Advances in artificial intelligence (AI) are rapidly transforming the life sciences, expanding capabilities in biological design, analysis, and discovery. These developments raise important questions about how AI-enabled tools may alter biological risk, including potential for misuse, unintended consequences, and new pathways to harm. At the same time, there is significant uncertainty about what is substantively new, what is plausible in real-world contexts, and where concerns may be overstated or insufficiently understood.

To address these questions, the National Academy of Medicine (NAM), in collaboration with the National Academies of Sciences, Engineering, and Medicine and with support from the Coalition for Epidemic Preparedness Innovations (CEPI), is convening a workshop and contributing to a broader consensus study focused on strengthening preparedness against novel biological threat agents enabled through artificial intelligence and other emerging technologies.

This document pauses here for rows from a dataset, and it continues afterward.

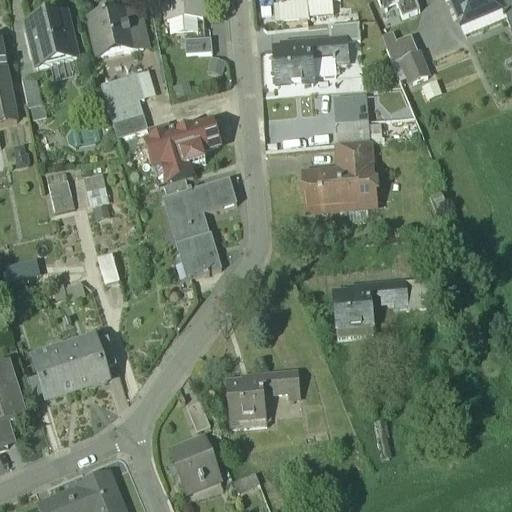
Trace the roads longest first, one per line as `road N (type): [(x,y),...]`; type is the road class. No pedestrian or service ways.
road 1 (residential): [(238,0),(255,238),(246,271),(131,433)]
road 2 (residential): [(131,433),(96,458),(0,496)]
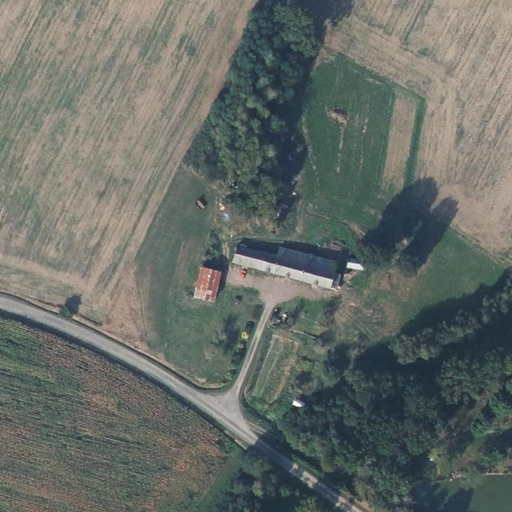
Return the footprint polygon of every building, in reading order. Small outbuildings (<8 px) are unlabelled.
[(234,261),(257,267),(261,251),(238,245),(234,261)] [(330,254),(339,255),(341,246),(331,245),(330,254)] [(334,273),(336,261),(307,254),(307,255),(280,248),(278,256),(261,251),(257,267),(337,288),(340,275),(334,273)] [(364,270),(366,262),(349,258),(348,266),(364,270)] [(221,272),(202,267),(195,296),(214,300),(221,272)]
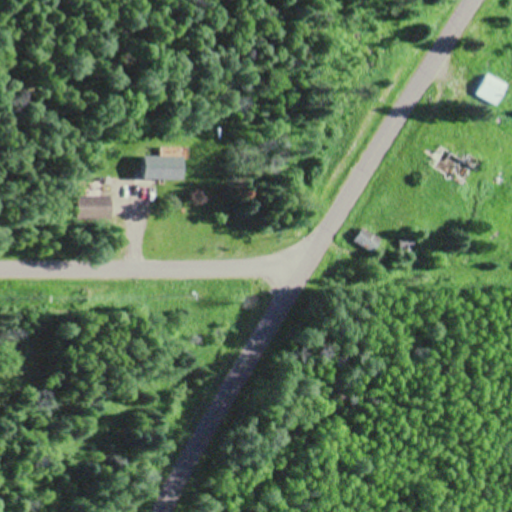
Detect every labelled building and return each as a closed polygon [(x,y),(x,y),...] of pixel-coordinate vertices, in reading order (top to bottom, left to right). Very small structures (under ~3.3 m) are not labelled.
[(486,75),(504,84),(495,102),(477,93),(486,75)] [(461,158),(465,151),(477,159),(461,186),(431,168),(444,147),(461,158)] [(180,156),(180,180),(142,179),(142,156),(180,156)] [(110,218),(77,219),(76,198),(110,197),(110,218)] [(353,241),(362,227),(378,238),(369,252),(353,241)] [(401,239),(401,251),(412,251),(412,239),(401,239)]
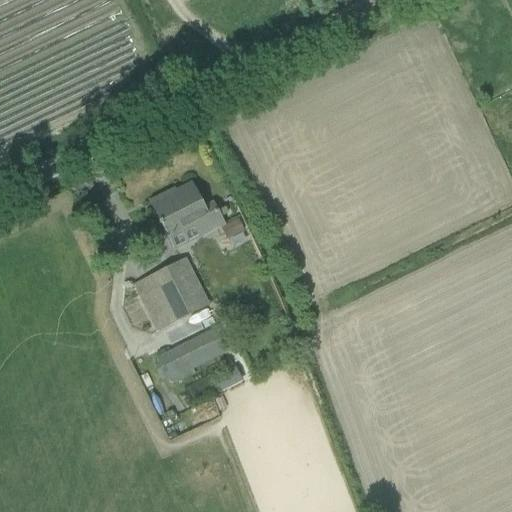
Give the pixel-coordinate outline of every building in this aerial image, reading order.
[(153,209),(162,227),(167,237),(192,224),(199,237),(222,226),(211,205),(202,209),(190,185),(174,193),(176,197),(153,209)] [(237,219),(225,225),(231,237),(242,231),(237,219)] [(172,324),(203,309),(180,263),(149,278),(172,324)] [(158,356),(169,377),(224,351),(214,329),(158,356)] [(235,371),(215,380),(221,392),(241,383),(235,371)]
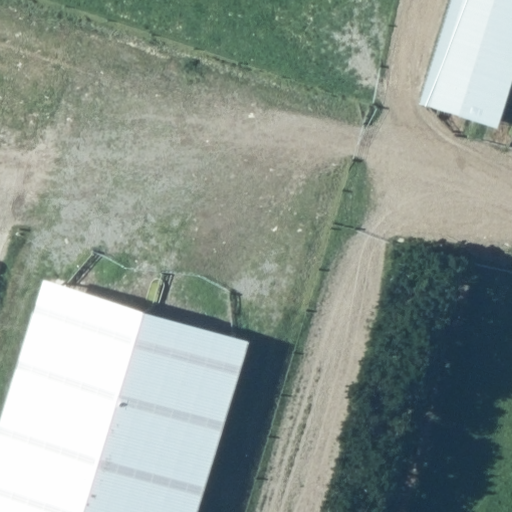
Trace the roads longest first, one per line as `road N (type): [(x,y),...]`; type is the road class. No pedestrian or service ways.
road 1 (track): [(285,511),(392,170),(429,0)]
road 2 (track): [(511,210),(392,170)]
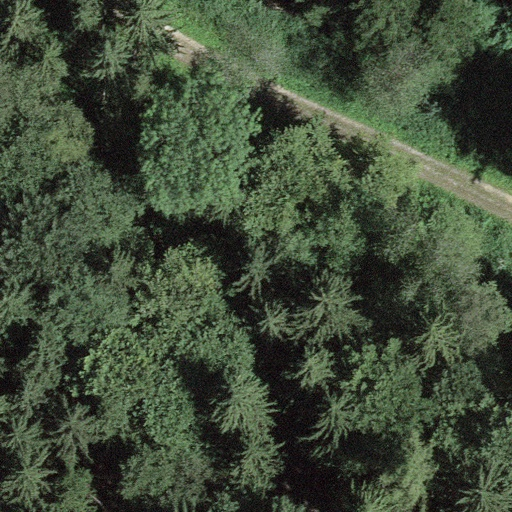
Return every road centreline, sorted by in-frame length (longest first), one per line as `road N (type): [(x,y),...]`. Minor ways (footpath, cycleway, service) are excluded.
road 1 (track): [(315,511),(284,436),(249,389),(47,178),(0,116)]
road 2 (track): [(117,0),(211,65),(511,209)]
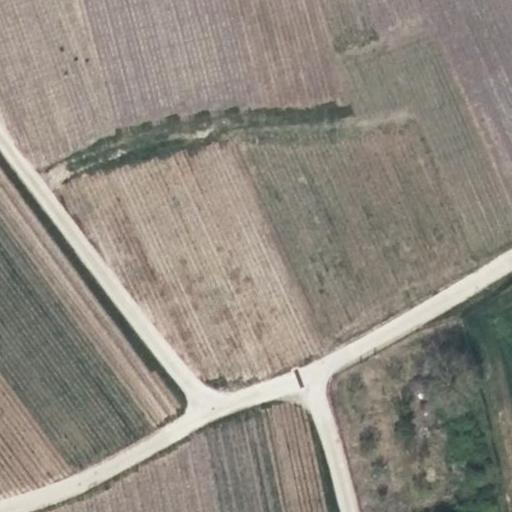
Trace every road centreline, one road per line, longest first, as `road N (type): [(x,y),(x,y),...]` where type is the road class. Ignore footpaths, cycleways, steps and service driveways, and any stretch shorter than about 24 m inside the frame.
road 1 (track): [(0,136),(212,410)]
road 2 (track): [(306,375),(212,410),(78,486),(0,511)]
road 3 (track): [(511,258),(306,375)]
road 4 (track): [(306,375),(323,408),(347,511)]
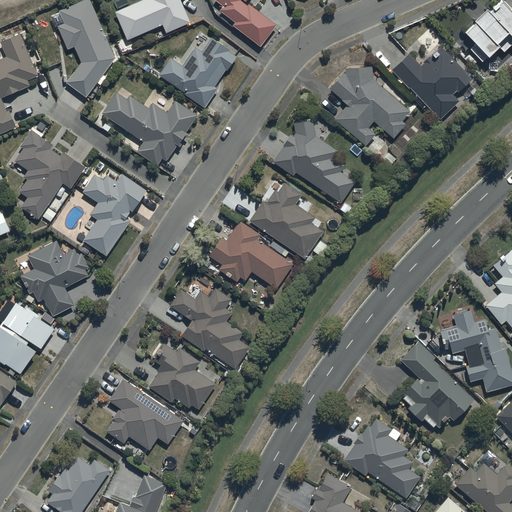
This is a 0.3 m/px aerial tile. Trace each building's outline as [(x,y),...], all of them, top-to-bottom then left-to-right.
[(115,55),(90,0),(75,0),(58,8),(64,20),(56,24),(67,46),(73,43),(81,59),(65,79),(86,94),(96,80),(100,83),(106,74),(102,72),(115,55)] [(190,19),(181,0),(136,0),(114,9),(126,36),(161,21),(165,30),(190,19)] [(218,0),(220,2),(218,7),(233,19),(231,21),(259,43),(275,22),(248,0),(246,3),(242,0),(218,0)] [(477,43),(470,50),(482,62),(487,56),(485,54),(496,44),(503,52),(511,43),(511,6),(510,8),(502,0),(498,0),(497,1),(495,0),(494,0),(490,4),(492,5),(489,9),(485,5),(472,17),(475,19),(464,29),(477,43)] [(0,129),(15,123),(8,107),(6,108),(1,95),(29,83),(26,77),(37,72),(19,31),(0,38),(0,40),(6,54),(0,55),(0,129)] [(170,55),(159,71),(184,89),(183,91),(204,105),(218,85),(213,82),(225,66),(226,67),(236,54),(228,48),(229,47),(211,34),(201,48),(194,44),(181,63),(170,55)] [(407,50),(390,67),(439,116),(457,98),(451,92),(455,88),(457,89),(470,76),(440,43),(436,46),(434,44),(429,49),(431,51),(422,59),(423,60),(419,63),(407,50)] [(409,108),(371,76),(371,64),(344,65),(344,67),(328,86),(346,101),(334,116),(364,142),(374,130),(366,124),(372,117),(392,134),(404,120),(400,117),(409,108)] [(116,89),(102,110),(142,138),(136,148),(156,162),(161,155),(165,158),(176,142),(178,143),(181,139),(179,137),(183,132),(185,133),(188,129),(186,128),(197,112),(175,97),(166,110),(152,100),(148,106),(128,92),(125,95),(116,89)] [(291,173),(294,169),(340,200),(354,179),(339,169),(343,162),(332,154),(337,148),(314,133),(311,116),(292,119),(294,131),(292,133),(289,131),(285,135),(279,130),(274,137),(269,134),(259,148),(272,157),(271,159),(291,173)] [(46,203),(61,180),(70,185),(84,164),(62,149),(60,153),(50,146),(52,142),(30,127),(19,143),(22,145),(14,158),(28,167),(23,174),(26,176),(18,188),(27,194),(20,204),(37,216),(40,213),(49,219),(56,210),(46,203)] [(145,187),(121,171),(116,179),(105,172),(102,177),(94,171),(82,189),(97,199),(89,212),(96,216),(84,234),(80,231),(76,237),(81,240),(82,237),(106,253),(129,217),(125,215),(129,209),(128,208),(129,207),(131,208),(145,187)] [(261,198),(248,217),(303,255),(309,247),(319,254),(326,244),(316,237),(322,228),(310,220),(313,214),(294,200),(300,191),(283,179),(277,188),(274,186),(264,200),(261,198)] [(0,231),(9,227),(1,208),(0,208),(0,231)] [(292,260),(256,236),(259,231),(238,217),(225,237),(220,233),(208,252),(222,261),(218,266),(236,278),(239,274),(244,277),(250,268),(275,285),(292,260)] [(56,237),(27,252),(34,266),(20,273),(29,291),(33,288),(38,298),(43,296),(52,313),(74,302),(64,284),(88,272),(84,266),(88,264),(81,250),(77,252),(73,245),(62,251),(56,237)] [(500,288),(484,302),(500,320),(504,317),(511,325),(511,247),(509,245),(491,261),(501,273),(493,280),(500,288)] [(194,295),(180,286),(169,302),(190,317),(180,331),(203,347),(205,345),(234,365),(249,343),(238,336),(242,329),(226,317),(231,309),(225,304),(231,295),(215,285),(208,294),(199,288),(194,295)] [(19,370),(34,346),(27,340),(29,337),(40,345),(53,325),(49,322),(52,319),(41,311),(39,314),(27,305),(26,307),(15,299),(2,318),(0,321),(0,359),(4,362),(5,360),(11,364),(7,370),(13,373),(16,368),(19,370)] [(511,381),(511,374),(504,344),(500,345),(494,324),(486,326),(484,315),(472,318),(469,305),(451,310),(455,323),(437,327),(442,346),(449,345),(450,351),(463,347),(467,361),(464,362),(468,378),(480,375),(483,389),(511,381)] [(434,355),(416,337),(400,354),(418,372),(402,389),(404,391),(401,394),(409,402),(405,406),(418,419),(422,415),(431,424),(435,421),(437,423),(447,414),(451,418),(473,396),(432,357),(434,355)] [(215,380),(194,366),(199,358),(178,344),(175,348),(163,340),(152,357),(159,361),(155,367),(158,369),(148,383),(171,399),(174,395),(188,405),(191,401),(198,406),(215,380)] [(0,400),(15,379),(0,368),(0,400)] [(183,417),(122,376),(108,397),(118,404),(111,415),(113,416),(105,428),(124,440),(128,433),(148,447),(157,434),(167,441),(183,417)] [(511,395),(494,412),(511,431),(511,395)] [(405,494),(419,472),(408,465),(412,458),(402,452),(406,445),(387,433),(391,425),(375,415),(370,423),(367,421),(362,429),(359,427),(351,439),(353,440),(342,457),(363,471),(365,468),(405,494)] [(78,511),(109,467),(94,456),(89,463),(76,454),(68,467),(65,465),(59,472),(58,472),(48,487),(52,490),(46,498),(59,507),(55,511),(78,511)] [(468,462),(453,480),(487,511),(511,511),(511,502),(509,499),(511,495),(511,464),(510,464),(509,463),(508,463),(507,463),(506,463),(505,463),(504,463),(503,463),(503,464),(502,464),(496,471),(482,460),(475,468),(468,462)] [(313,497),(304,511),(363,511),(364,511),(341,497),(349,483),(326,469),(317,484),(315,483),(308,494),(313,497)] [(153,511),(166,481),(143,472),(135,493),(132,492),(130,499),(118,494),(113,508),(110,507),(108,511),(146,511),(147,510),(153,511)] [(475,511),(468,511),(446,493),(431,511),(476,511),(475,511)] [(408,511),(410,509),(399,501),(391,511),(408,511)]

The effort builds on prior National Academies work at the intersection of AI and biology and focuses particularly on implications for medical countermeasure (MCM) research and development, preparedness, and response.

Workshop

Preparing for a Future of AI-Enabled Biology

The NAM, in collaboration with the National Academies and with support from CEPI, is convening a two-day workshop on preparing for the future of AI-enabled biology. The workshop will bring together experts from public health, medicine, biotechnology, artificial intelligence, biosecurity, government, and industry to explore how AI-enabled biological risks may evolve over the next decade.

Insights from the workshop will help inform a broader National Academies consensus study focused on strengthening preparedness against novel biological threats enabled by AI and other emerging technologies.